As an underclassman at Dillard, he went to Dryades to volunteer, and he also played on some of the sports teams after the football season ended.

“One day,” he said, “a friend of mine who was the director got out of the pool and said, Hey Doug, I got a job for you.” And the rest is history.

Evans said that in New Orleans, the Saints are more than a football team. In Central City, they have become a beacon to a community that needs as much hope and positive reinforcement as possible.

For the last 17 years, Saints players have conducted a Thanksgiving program in which players distribute thousands of baskets.

The day after the Tampa Bay game on Nov. 22, 26 Saints players went to the Y.M.C.A. and distributed Thanksgiving baskets.

“The players do a lot of great things with us,” Evans said.

The Saints helped Dryades organize the midnight basketball program as an anticrime approach in the community to get kids off the street. The Benson Hoops Midnight Basketball program is anchored at the Y.

Evans said that the Saints’ success had generated a winning attitude.

“Embedded in every individual is a desire to win, a desire to be a part of something good and great,” he said. “To that end, when you have a sports franchise like the Saints embedded in the psyche of our community, it’s an inspirational moment for the citizenry and for the city.

“But it’s what we do with that beyond the actions of the players and the team itself in the community. Does it inspire you to want to really get up in the morning and go do something different the next day than you did the day before, just because of that spark that’s generated by a winning team?”

Evans has seen firsthand the positive impact a football team can have. “I have seen the worst of times and the best of times in my 39-year history here in this community,” he said. “For people in great despair, something good happened in the community, and they feel touched by that. I’ve seen the attitude of people change about themselves in what they think and what they feel about their community and the city.

“When you look at a Dallas, the expectation in that community is that they win, when you look at New York, the expectation in that community is that the Yankees win.
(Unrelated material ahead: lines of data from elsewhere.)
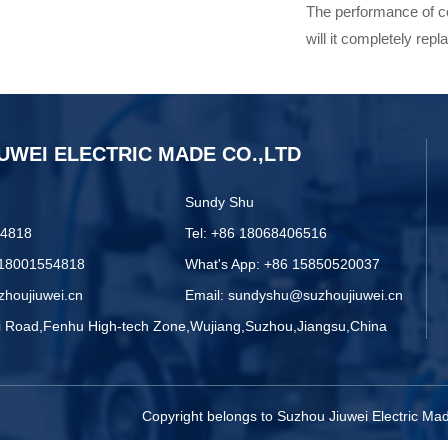
The performance of co
will it completely rep
UWEI ELECTRIC MADE CO.,LTD
Sundy Shu
54818
Tel: +86 18068406516
 18001554818
What's App: +86 15850520037
zhoujiuwei.cn
Email: sundyshu@suzhoujiuwei.cn
zi Road,Fenhu High-tech Zone,Wujiang,Suzhou,Jiangsu,China
Copyright belongs to Suzhou Jiuwei Electric M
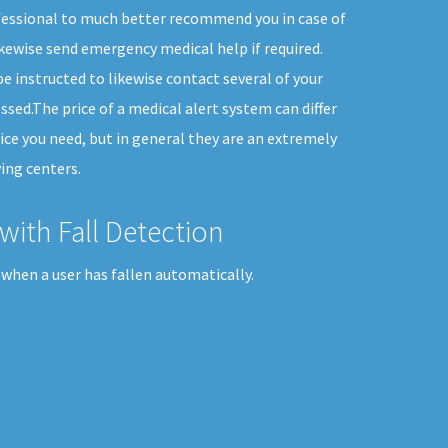
fessional to much better recommend you in case of
kewise send emergency medical help if required.
e instructed to likewise contact several of your
ssed.The price of a medical alert system can differ
ice you need, but in general they are an extremely
ing centers.
with Fall Detection
when a user has fallen automatically.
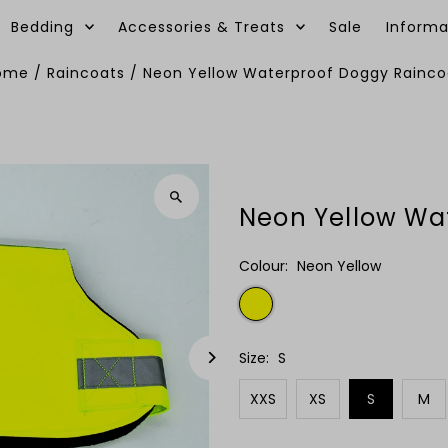
Bedding
Accessories & Treats
Sale
Informa
ome
/
Raincoats
/
Neon Yellow Waterproof Doggy Rainco
Neon Yellow Wa
Colour:
Neon Yellow
Size:
S
XXS
XS
S
M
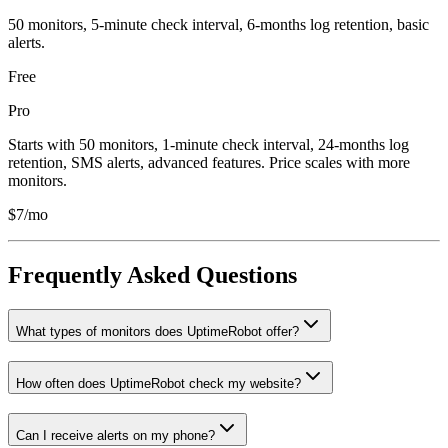
50 monitors, 5-minute check interval, 6-months log retention, basic
alerts.
Free
Pro
Starts with 50 monitors, 1-minute check interval, 24-months log
retention, SMS alerts, advanced features. Price scales with more
monitors.
$7/mo
Frequently Asked Questions
What types of monitors does UptimeRobot offer?
How often does UptimeRobot check my website?
Can I receive alerts on my phone?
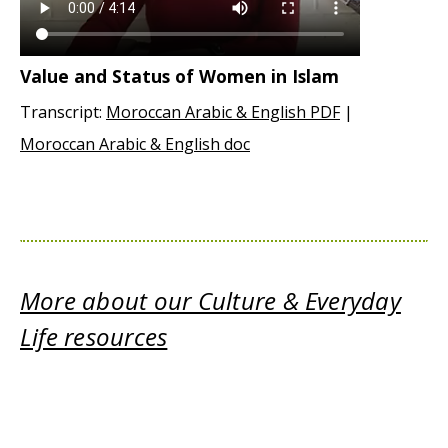
Value and Status of Women in Islam
Transcript:
Moroccan Arabic & English PDF
|
Moroccan Arabic & English doc
More about our Culture & Everyday
Life resources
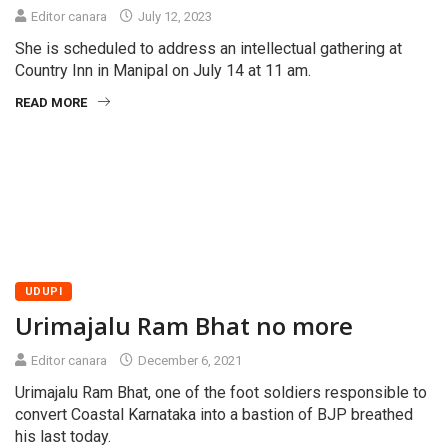
Editor canara
July 12, 2023
She is scheduled to address an intellectual gathering at
Country Inn in Manipal on July 14 at 11 am.
READ MORE
UDUPI
Urimajalu Ram Bhat no more
Editor canara
December 6, 2021
Urimajalu Ram Bhat, one of the foot soldiers responsible to
convert Coastal Karnataka into a bastion of BJP breathed
his last today.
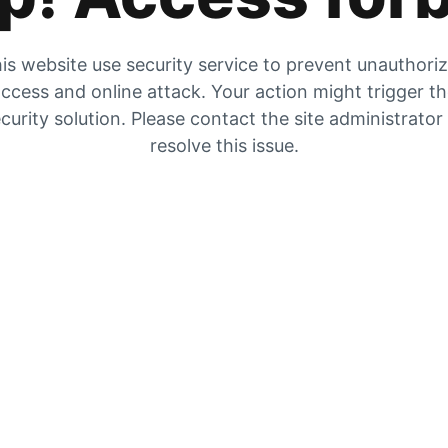
is website use security service to prevent unauthori
ccess and online attack. Your action might trigger t
curity solution. Please contact the site administrator
resolve this issue.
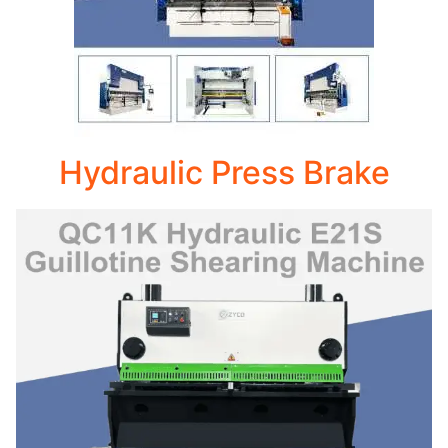
Hydraulic Press Brake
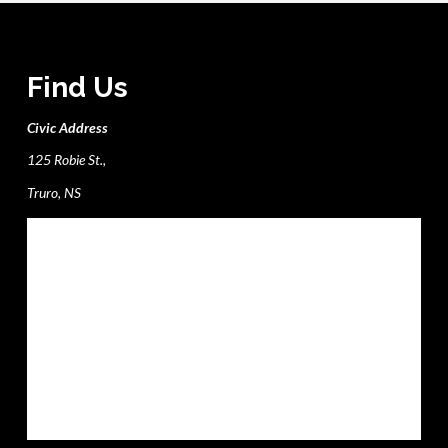
Find Us
Civic Address
125 Robie St.,
Truro, NS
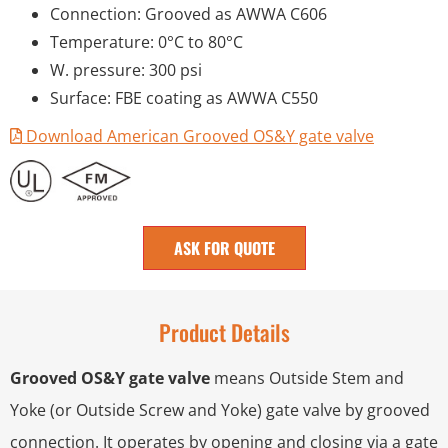
Connection: Grooved as AWWA C606
Temperature: 0°C to 80°C
W. pressure: 300 psi
Surface: FBE coating as AWWA C550
Download American Grooved OS&Y gate valve
ASK FOR QUOTE
Product Details
Grooved OS&Y gate valve
means Outside Stem and
Yoke (or Outside Screw and Yoke) gate valve by grooved
connection. It operates by opening and closing via a gate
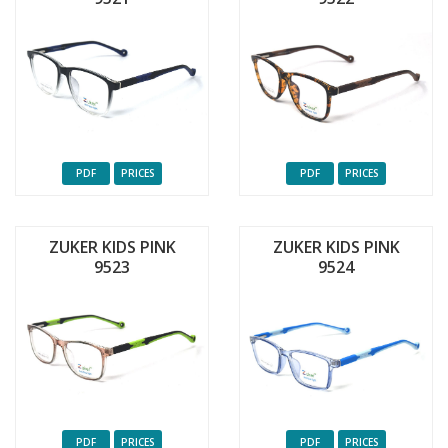
PDF
PRICES
PDF
PRICES
ZUKER KIDS PINK
ZUKER KIDS PINK
9523
9524
PDF
PRICES
PDF
PRICES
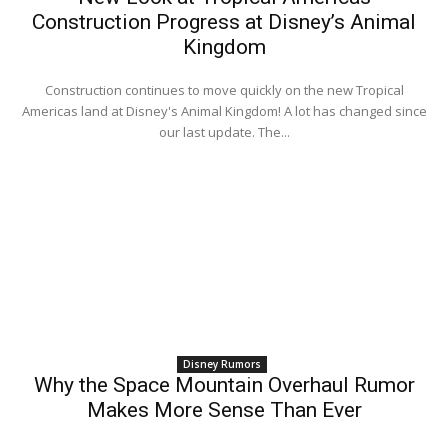
Construction Progress at Disney’s Animal
Kingdom
Construction continues to move quickly on the new Tropical
Americas land at Disney's Animal Kingdom! A lot has changed since
our last update. The...
Disney Rumors
Why the Space Mountain Overhaul Rumor
Makes More Sense Than Ever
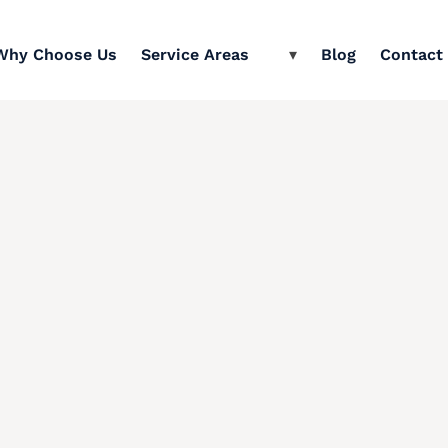
Why Choose Us
Service Areas
Blog
Contact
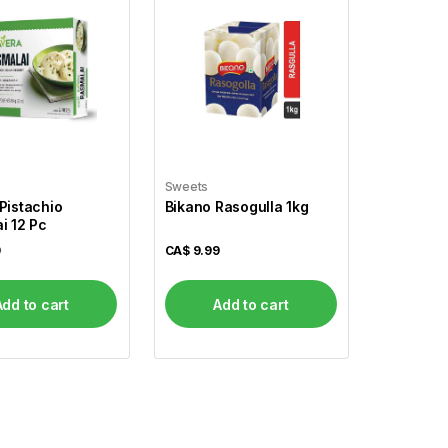
Sweets
Pistachio
Bikano Rasogulla 1kg
i 12 Pc
9
CA$
9.99
Add to cart
Add to cart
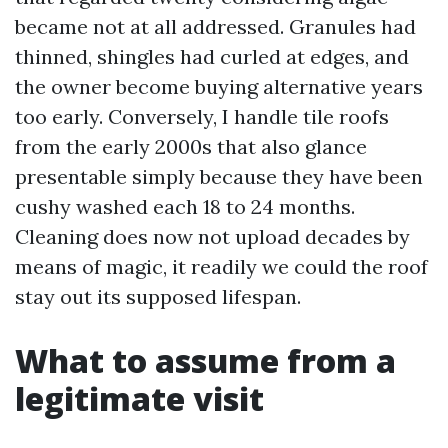
became not at all addressed. Granules had
thinned, shingles had curled at edges, and
the owner become buying alternative years
too early. Conversely, I handle tile roofs
from the early 2000s that also glance
presentable simply because they have been
cushy washed each 18 to 24 months.
Cleaning does now not upload decades by
means of magic, it readily we could the roof
stay out its supposed lifespan.
What to assume from a
legitimate visit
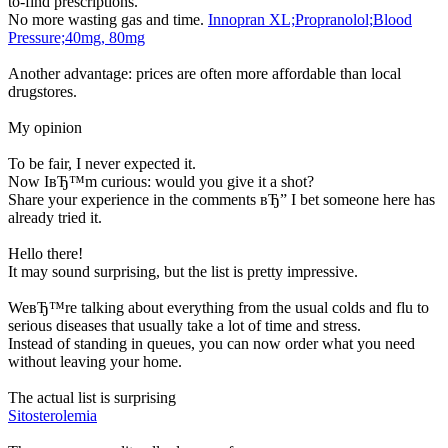
to-find prescriptions.
No more wasting gas and time.
Innopran XL;Propranolol;Blood
Pressure;40mg, 80mg
Another advantage: prices are often more affordable than local
drugstores.
My opinion
To be fair, I never expected it.
Now IвЂ™m curious: would you give it a shot?
Share your experience in the comments вЂ” I bet someone here has
already tried it.
Hello there!
It may sound surprising, but the list is pretty impressive.
WeвЂ™re talking about everything from the usual colds and flu to
serious diseases that usually take a lot of time and stress.
Instead of standing in queues, you can now order what you need
without leaving your home.
The actual list is surprising
Sitosterolemia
That in and of itself raises the expectation level of everyone when you are expected to do something.”

The Saints lost their first game of the season on Saturday night, but Evans said the atmosphere surrounding the team continued to be jubilant.

“We’ve already won in the sense that you still have this outpouring inspirational moment in the community,” he said.

“Are we disappointed? Yes. But therein comes the hope and the desire that we will make it to the Super Bowl.”